Problem to work on -> Pictures are not part of the copy; reproduce the remaining data exactly.

(Dataset excerpts)
# # # # # # #

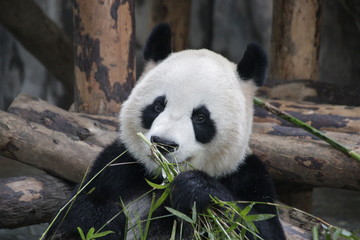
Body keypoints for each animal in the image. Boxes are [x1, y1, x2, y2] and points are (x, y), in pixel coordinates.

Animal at [46, 23, 286, 240]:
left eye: (200, 117)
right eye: (158, 106)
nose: (163, 143)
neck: (161, 181)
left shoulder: (248, 178)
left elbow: (252, 226)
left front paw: (196, 189)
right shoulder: (115, 167)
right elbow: (69, 219)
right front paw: (105, 221)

# # # # # # #

Exercise response ->
Body keypoints for each animal in the image. Boxes are [x1, y1, x2, y2] and points are (x, y), in pixel coordinates.

Animal at [46, 23, 286, 240]:
left eye: (200, 117)
right eye: (158, 106)
nose: (163, 143)
neck: (161, 181)
left shoulder: (248, 178)
left elbow: (252, 226)
left front paw: (196, 189)
right shoulder: (115, 167)
right elbow: (69, 219)
right front paw: (105, 221)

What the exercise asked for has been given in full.